Problematisch sei laut Schepker vor allem, wie realistisch Horrorfilme inzwischen geworden sind. „Auch in Videospielen zeigt sich: Je realistischer Spiele mit aggressiven Inhalten in der Darstellung sind, desto stärker steigt die Aggressionsbereitschaft. Mit verpixelten Inhalten und mehr Verfremdungseffekten funktioniert das weniger“, sagt sie.

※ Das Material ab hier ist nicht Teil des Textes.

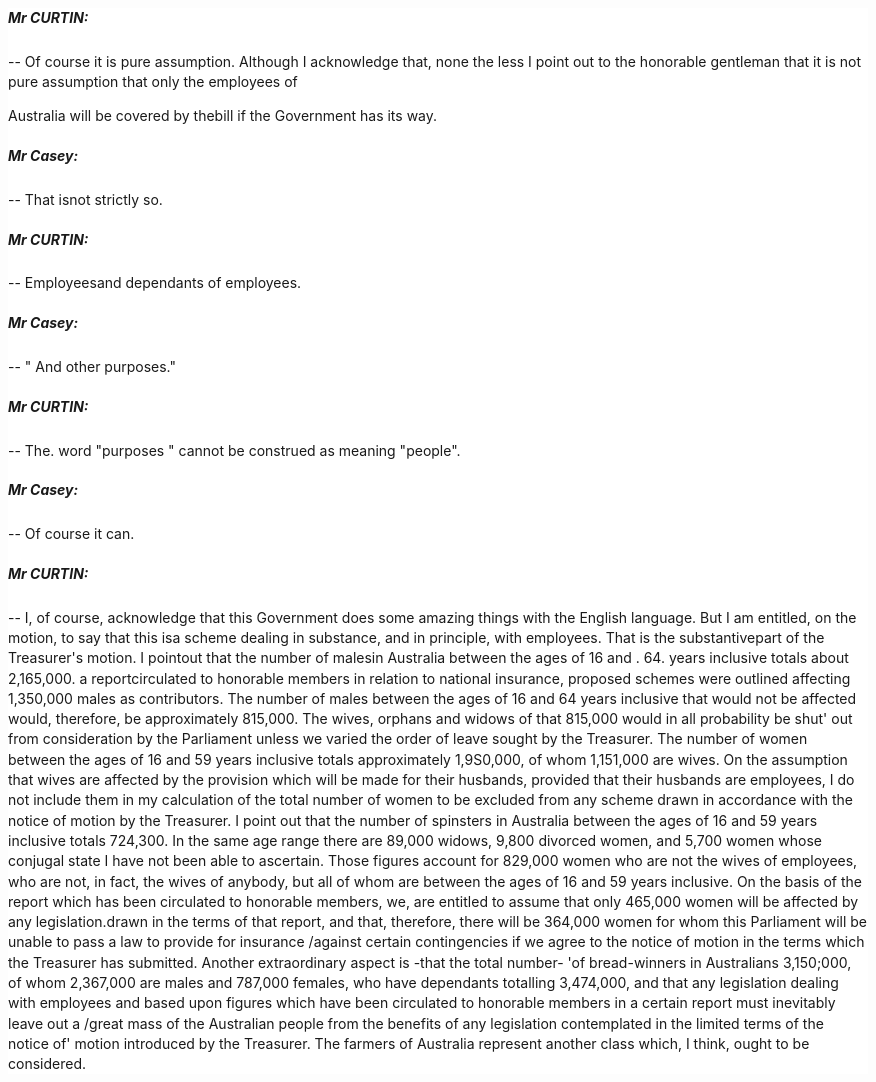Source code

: ##### Mr CURTIN:

-- Of course it is pure assumption. Although I acknowledge that, none the less I point out to the honorable gentleman that it is not pure assumption that only the employees of 

Australia will be covered by thebill if the Government has its way. 

##### Mr Casey:

-- That isnot strictly so. 

##### Mr CURTIN:

-- Employeesand dependants of employees. 

##### Mr Casey:

--  " And other purposes." 

##### Mr CURTIN:

-- The. word "purposes " cannot be construed as meaning "people". 

##### Mr Casey:

--  Of course it can. 

##### Mr CURTIN:

-- I, of course, acknowledge that this Government does some amazing things with the English language. But I am entitled, on the motion, to say that this isa scheme dealing in substance, and in principle, with employees. That is the substantivepart of the Treasurer's motion. I pointout that the number of malesin Australia between the ages of 16 and . 64. years  inclusive  totals about 2,165,000. a reportcirculated to honorable members  in  relation to national insurance, proposed schemes were outlined affecting 1,350,000 males as contributors. The number  of  males between the ages of 16 and 64 years inclusive that would not be affected would, therefore, be approximately 815,000. The wives, orphans and widows of that 815,000 would in all probability be shut' out from consideration by the Parliament unless we varied the order of leave sought by the Treasurer. The number of women between the ages of 16 and 59 years inclusive totals approximately 1,9S0,000, of whom 1,151,000 are wives. On the assumption that wives are affected by the provision which will  be  made for their husbands, provided that their husbands are employees, I do not include them in my calculation  of  the total number of women to be excluded from any scheme drawn in accordance with the notice of motion  by  the Treasurer. I point out that the number of spinsters in Australia between the ages of 16 and 59 years inclusive totals 724,300. In the same age range there are 89,000 widows, 9,800 divorced women, and 5,700 women whose conjugal state I have not been able  to  ascertain. Those figures account for 829,000 women who are  not  the wives of employees, who are  not, in fact,  the wives of anybody, but all of  whom are  between the ages  of  16  and  59  years  inclusive.  On the basis of the report which has been circulated to honorable members, we, are entitled to assume that only 465,000 women will be affected by any legislation.drawn in the terms of that report, and that, therefore, there will be 364,000 women for whom this Parliament will be unable to pass a law to provide for insurance /against certain contingencies if we agree to the notice of motion in the terms which the Treasurer has submitted. Another extraordinary aspect is -that the total number- 'of bread-winners in Australians 3,150;000, of whom 2,367,000 are males and 787,000 females, who have dependants totalling 3,474,000, and that any legislation dealing with employees and based upon figures which have been circulated to honorable members in a certain report must inevitably leave out a /great mass of the Australian people from the benefits of any legislation contemplated  in the  limited terms of the notice of' motion introduced by the Treasurer. The farmers  of Australia represent another class which, I think, ought to be considered.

Angstforscher: Keine Verrohung der Gesellschaft durch Horrorfilme

Der einfache Zugang zu blutigen und detailreichen Horrorfilmen führt Bandelow zufolge aber nicht zu einer Verrohung der Gesellschaft. Zudem gebe es keine wissenschaftlichen Belege dafür, dass Horrorfilme Kindern grundsätzlich schaden. „Kinder, die später straffällig werden, haben in ihrer Jugend häufig Horrorfilme gesehen. Daraus kann man aber nicht umgekehrt schließen, dass Horrorfilme Kinder gewalttätig machen“, betont Bandelow. Jedoch könne es sein, dass Horrorfilme antisoziales Verhalten von Kindern und Jugendlichen verstärken, die ohnehin schon zu so einem Verhalten neigen.

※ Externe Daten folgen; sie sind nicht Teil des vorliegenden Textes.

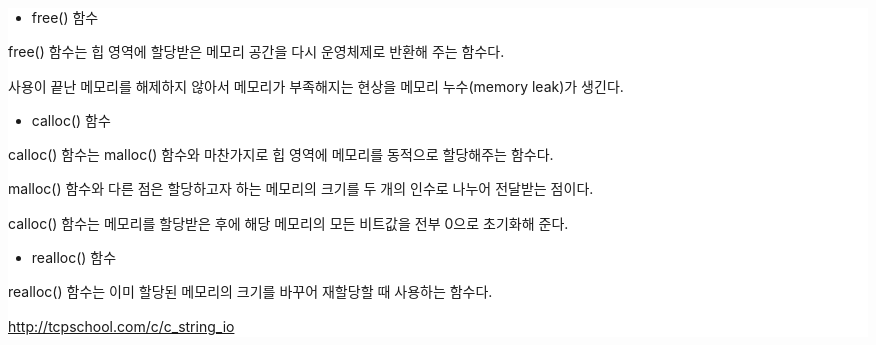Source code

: - free() 함수

free() 함수는 힙 영역에 할당받은 메모리 공간을 다시 운영체제로 반환해 주는 함수다.

사용이 끝난 메모리를 해제하지 않아서 메모리가 부족해지는 현상을 메모리 누수(memory leak)가 생긴다.

- calloc() 함수

calloc() 함수는 malloc() 함수와 마찬가지로 힙 영역에 메모리를 동적으로 할당해주는 함수다.

malloc() 함수와 다른 점은 할당하고자 하는 메모리의 크기를 두 개의 인수로 나누어 전달받는 점이다.

calloc() 함수는 메모리를 할당받은 후에 해당 메모리의 모든 비트값을 전부 0으로 초기화해 준다.

- realloc() 함수

realloc() 함수는 이미 할당된 메모리의 크기를 바꾸어 재할당할 때 사용하는 함수다.

http://tcpschool.com/c/c_string_io


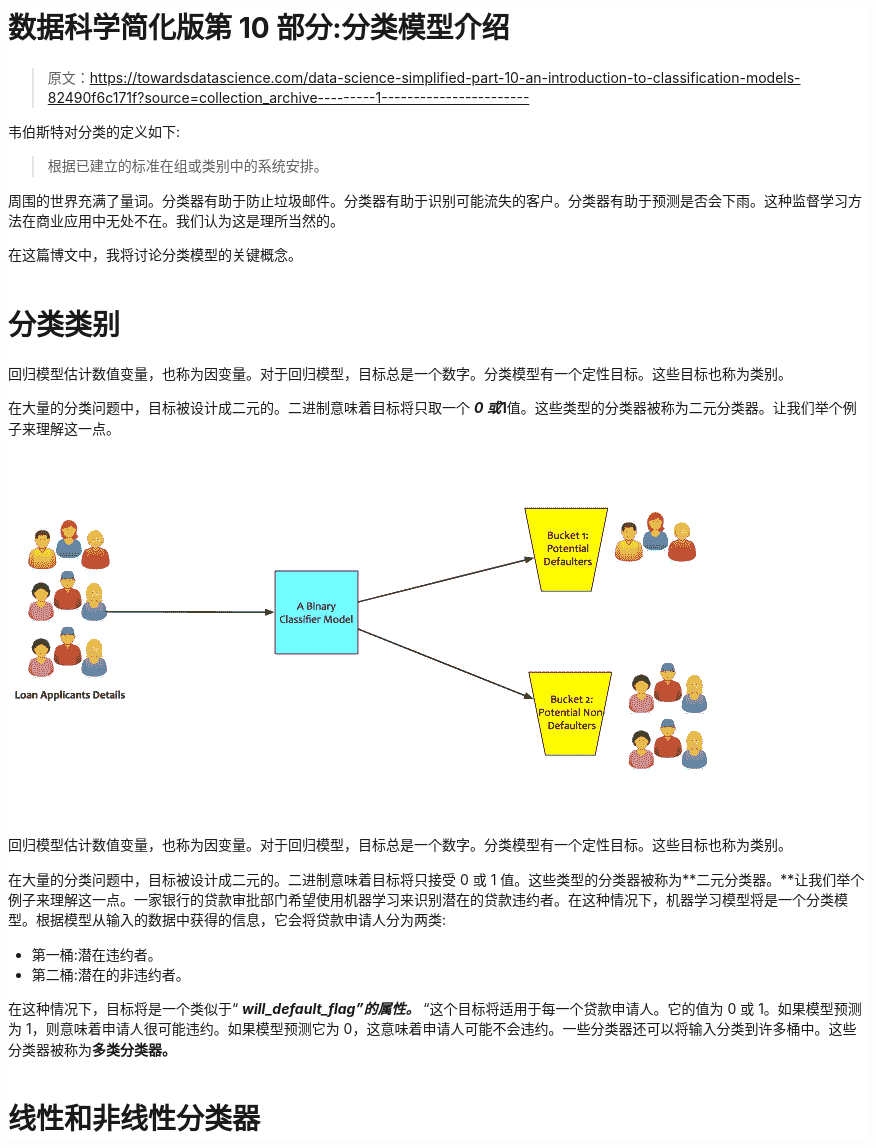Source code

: # 数据科学简化版第 10 部分:分类模型介绍

> 原文：<https://towardsdatascience.com/data-science-simplified-part-10-an-introduction-to-classification-models-82490f6c171f?source=collection_archive---------1----------------------->

韦伯斯特对分类的定义如下:

> 根据已建立的标准在组或类别中的系统安排。

周围的世界充满了量词。分类器有助于防止垃圾邮件。分类器有助于识别可能流失的客户。分类器有助于预测是否会下雨。这种监督学习方法在商业应用中无处不在。我们认为这是理所当然的。

在这篇博文中，我将讨论分类模型的关键概念。

# 分类类别

回归模型估计数值变量，也称为因变量。对于回归模型，目标总是一个数字。分类模型有一个定性目标。这些目标也称为类别。

在大量的分类问题中，目标被设计成二元的。二进制意味着目标将只取一个 ***0 或*1**值。这些类型的分类器被称为二元分类器。让我们举个例子来理解这一点。

![](img/7ac048a2616e7be18a7b2abd1cba3bae.png)

回归模型估计数值变量，也称为因变量。对于回归模型，目标总是一个数字。分类模型有一个定性目标。这些目标也称为类别。

在大量的分类问题中，目标被设计成二元的。二进制意味着目标将只接受 0 或 1 值。这些类型的分类器被称为**二元分类器。**让我们举个例子来理解这一点。一家银行的贷款审批部门希望使用机器学习来识别潜在的贷款违约者。在这种情况下，机器学习模型将是一个分类模型。根据模型从输入的数据中获得的信息，它会将贷款申请人分为两类:

*   第一桶:潜在违约者。
*   第二桶:潜在的非违约者。

在这种情况下，目标将是一个类似于“ ***will_default_flag”的属性。*** “这个目标将适用于每一个贷款申请人。它的值为 0 或 1。如果模型预测为 1，则意味着申请人很可能违约。如果模型预测它为 0，这意味着申请人可能不会违约。一些分类器还可以将输入分类到许多桶中。这些分类器被称为**多类分类器。**

# 线性和非线性分类器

Kind durch Horrorfilm verängstigt: Was Eltern tun können

Wenn Kinder verstört oder verängstigt sind, nachdem sie Inhalte aus Horrorfilmen gesehen haben, sollten Eltern das Gespräch mit ihnen suchen. „Eltern müssen klarstellen, welche Dinge es in der Realität geben kann und welche es nicht gibt – wie Zombies und Geister. Denn um zwischen Wirklichkeit und Fiktion zu unterscheiden, brauchen Kinder Unterstützung“, sagt Schepker. Gerade jüngere Kinder wissen oft noch nicht, dass es Monster nur in Geschichten gibt. „Darüber zu reden und das unaussprechlich Horrormäßige in Worte zu fassen hilft bei der Verarbeitung“, betont Schepker.